Now he is anxious that they will stay awake at all times because the “particular day and hour” is known only to “the Father”. In particular because evening, midnight, dawn or morning, may be his coming hour for me. 

But it was, after two days, the Passover and the Unleavened. And the chief priests and the scribes were seeking how, overpowering him by deceit, they might kill him. For they stated, “Not during the festival, lest there will be an uproar from the people.” 

Urgency is now inserted into the mix. The religious, political, well-educated leaders in Jerusalem had only two days left in which to achieve Jesus’ death before their celebratory feast days. The circumstances also demanded deceit: Jesus was popular with the people so the people would need to be deceived.

‘Men always hate what they envy most.’ (Henry Mencken, American journalist, 1880-1956) 
Mark decides to describe the two celebratory events with a noun and an adjective. The singular noun “pascha”, meaning ‘passing over’, pictured the lambs slain by the Israelites around 1350 BC by means of whose blood they escaped the punishment of death which, on one night, fell upon all the Egyptians and their livestock. The adjective “azyma”, meaning ‘unleavened’, bread without leaven, pictured living a judgment-free, sin-free new life.

And, he being in Bethany in the house of Simon the leper, himself lying down, a woman came having an alabaster flask of perfume of trustworthy nard, very costly.

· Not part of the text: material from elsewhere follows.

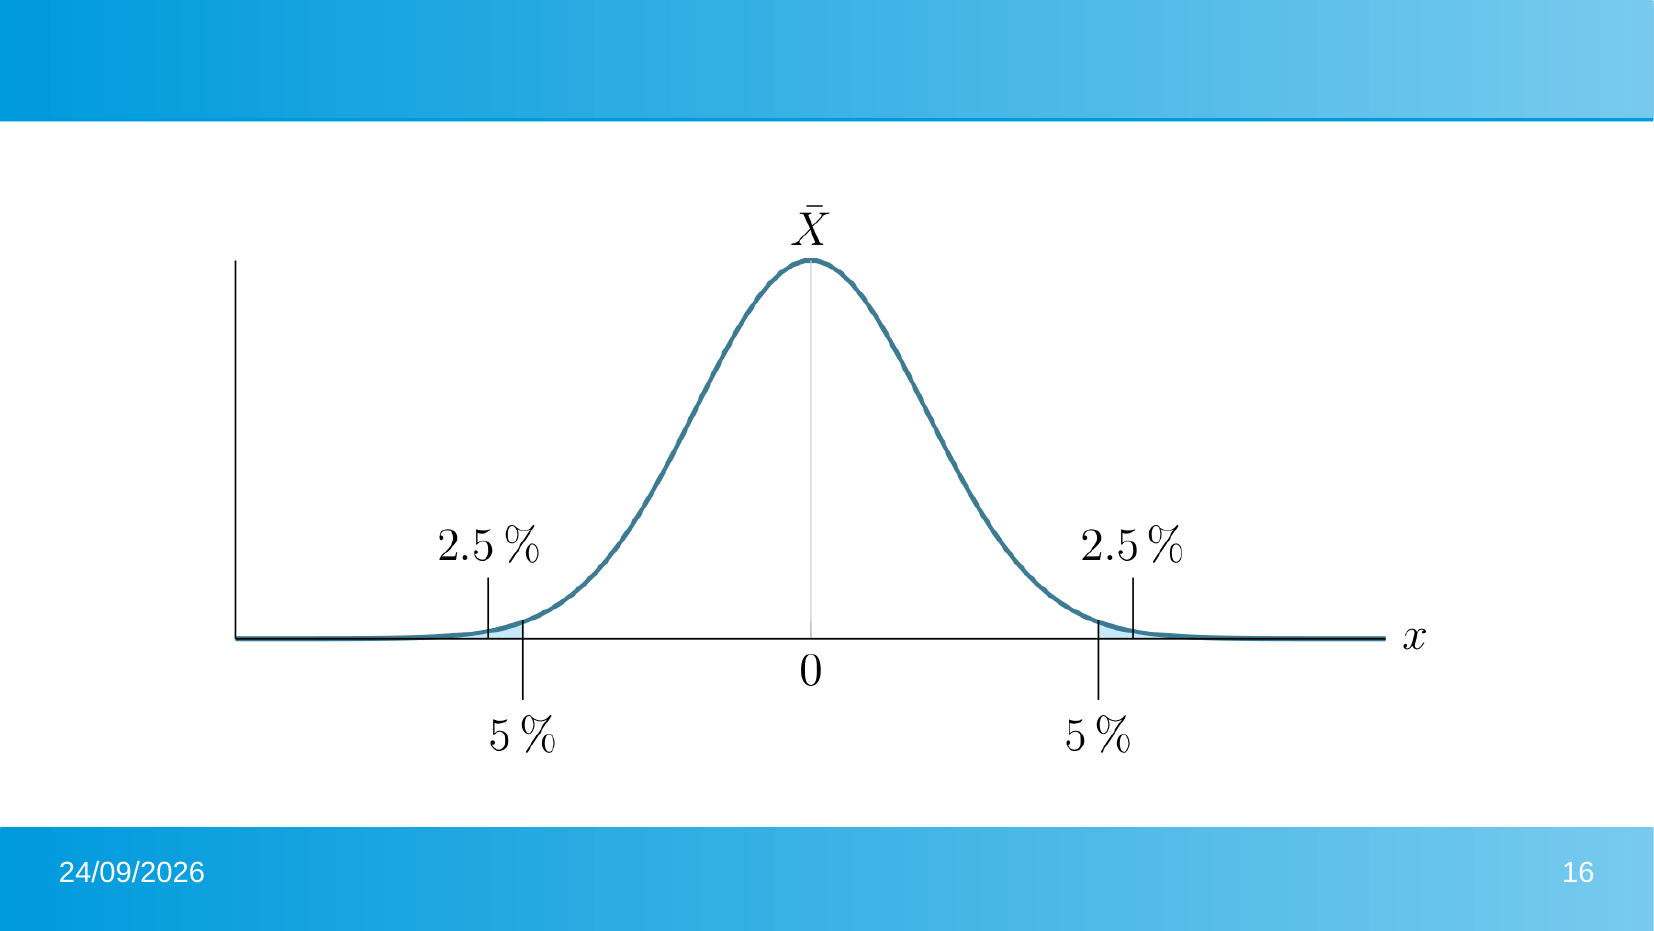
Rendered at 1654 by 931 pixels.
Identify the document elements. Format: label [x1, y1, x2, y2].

picture [227, 201, 1429, 757]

Crushing the alabaster flask, she poured it down upon his head. 

That same evening, two miles from Jerusalem city centre, Jesus is in the house of a sin-full man (like us all, or me if no one else) – “Simon the leper”. “Bethany” means ‘house of misery’. Jesus was at rest; not so the woman.

But some were very indignant within themselves, “Why has this destruction of the perfume come about? For this perfume was able to be sold for more than three hundred denarii to give to the poor.” And they were censuring her.” 

“Perfume” x 3. This woman must have been absolutely thankful to Jesus and devoted to him. 300 denarii were a year’s pay for an ordinary labourer, around £20,000 today. “Destruction of the perfume”? The perfume of Jesus destroyed - for others?

But Jesus said, “Leave her alone. Why are you bringing trouble on her? She worked a beautiful work with me.” 

His self-giving life had worked in her the same death to self as he was about to endure for her and others. She was free – free to give – as he was.

‘We must not only give what we have; we must give what we are.’ (D-J Mercier, Belgian pastor and writer, 1851-1926) 
“For you always have the poor with you, and whenever you wish, you are able to do good to them. But you are not always having me. What she had she did: she took my body beforehand to perfume it for entombing. But truly, I am stating to you all, wherever the gospel may be proclaimed in the whole world, what she has done will also be spoken as a reminder of her.” And Judas Iscariot, one of the twelve, came away towards the chief priests so that he might give him away to them. Moreover, having heard, they were glad and promised to give him silver. And he was seeking how, opportunely, to give him away.

“What she had she did.”? Strange way of writing. What did Jesus mean by that? What we have is part and parcel of the “me”. What we do with what we have (in the woman’s case her £20,000 perfume) shows what the “me” is in reality. Judas’ “me” was the polar opposite of the woman’s “me”.